Free speech icon Mary Beth Tinker set to visit Doane

Mary Beth Tinker, the plaintiff in the landmark First Amendment Supreme Court Case Tinker vs. Des Moines Independent School District (1969), will visit Doane College’s School of Arts and Sciences on April 15 as part of her Tinker Tour, a project sponsored by the Student Press Law Center (SPLC).

Joined by Mike Hiestand, a First Amendment lawyer, she will speak at 7 p.m. in the Chab Weyers and Hixson Lied Art and Education Building on the Crete campus. Her speech will be held in AE 236-240 and is open to the public at no charge.

David Swartzlander, assistant journalism professor, urges the college community as well as middle and high school students in the area to attend.

“Free student expression affects everyone at Doane College and it would benefit students to know that they can affect change by standing up for what they believe is right, without resorting to violence. It shows the power of peaceful change,” Swartzlander said. “I hope the community – especially middle and high school students, teachers, administrators and parents – also would be interested (in attending).”

In 1965, at age 13, Tinker and a group of fellow students, including her older brother, were inspired by an anti-war rally in Washington. They wore black armbands to school to mourn soldiers killed in the Vietnam War while also supporting Robert F. Kennedy’s push for a Christmas truce in the war. They were taken out of class and suspended.

During the next four years, Tinker, her family and her friends fought for free speech. They endured and persevered through intense school board meetings, death threats and two lower federal court cases before reaching the United States Supreme Court. On Feb. 24, 1969, the Supreme Court ruled in their favor, part of which said, “It can hardly be argued that either students or teachers shed their constitutional rights to freedom of speech or expression at the schoolhouse gate.”

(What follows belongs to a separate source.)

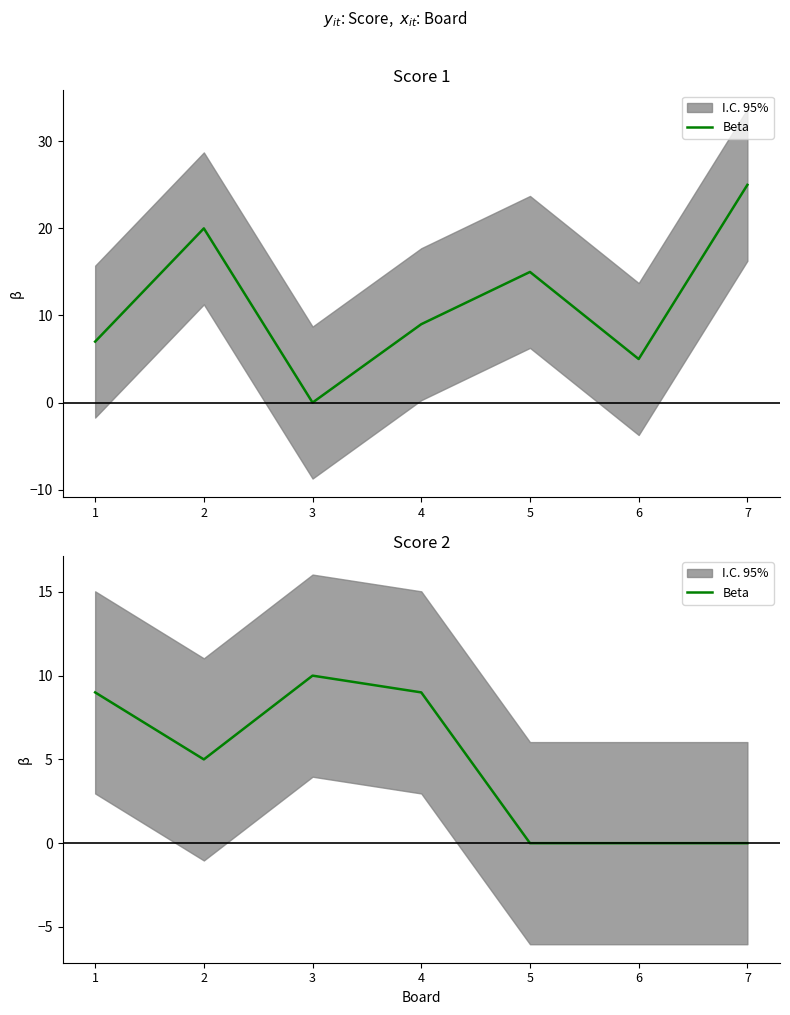

What is the value of the 1st point from the left?

9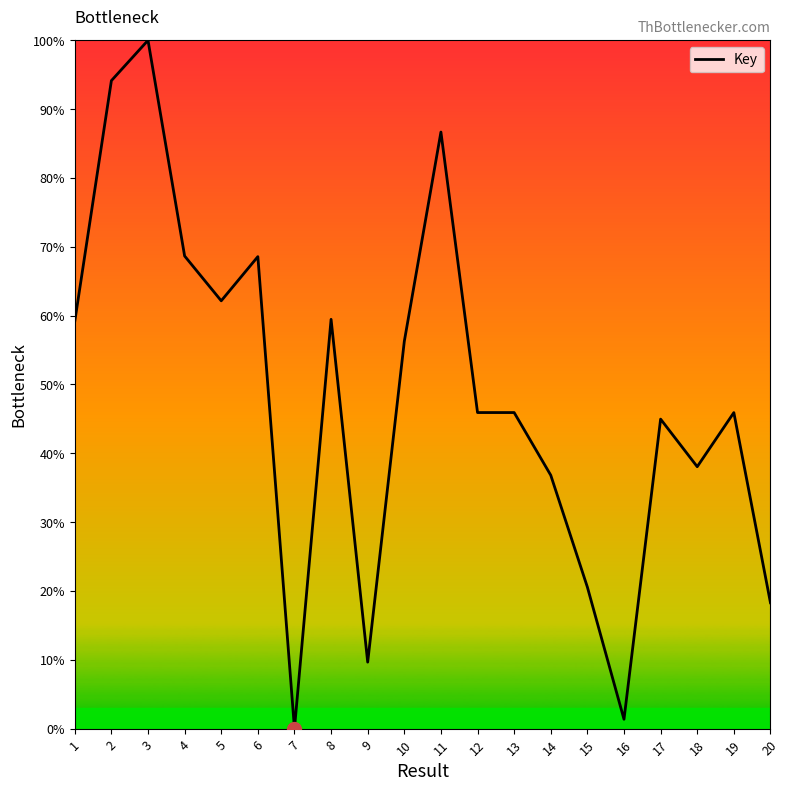

What is the maximum value shown in the chart?

100.0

Tinker went on to have a career in nursing but has always remained a free speech icon. The Tinker Tour started last fall and made 58 stops, reaching more than 20,000 students and teachers while traveling more than 15,000 miles up and down the East Coast. This spring, the tour is traveling the western half of the country.

David Swartzlander, who is also the past president of the College Media Association (a nationwide organization), met Tinker at a national convention in New Orleans. With that connection and the help of student worker Alisha Forbes ’14, Swartzlander coordinated bringing the Tinker Tour to Doane.

Tinker will join Doane journalism and media faculty and students for dinner at 5 p.m. in Perry Memorial Campus Center’s Trobough Dining Room. Before her evening engagements, Tinker is slated to meet with a class at 2:30 p.m. and Doane Student Media at 4 p.m. in Gaylord Hall.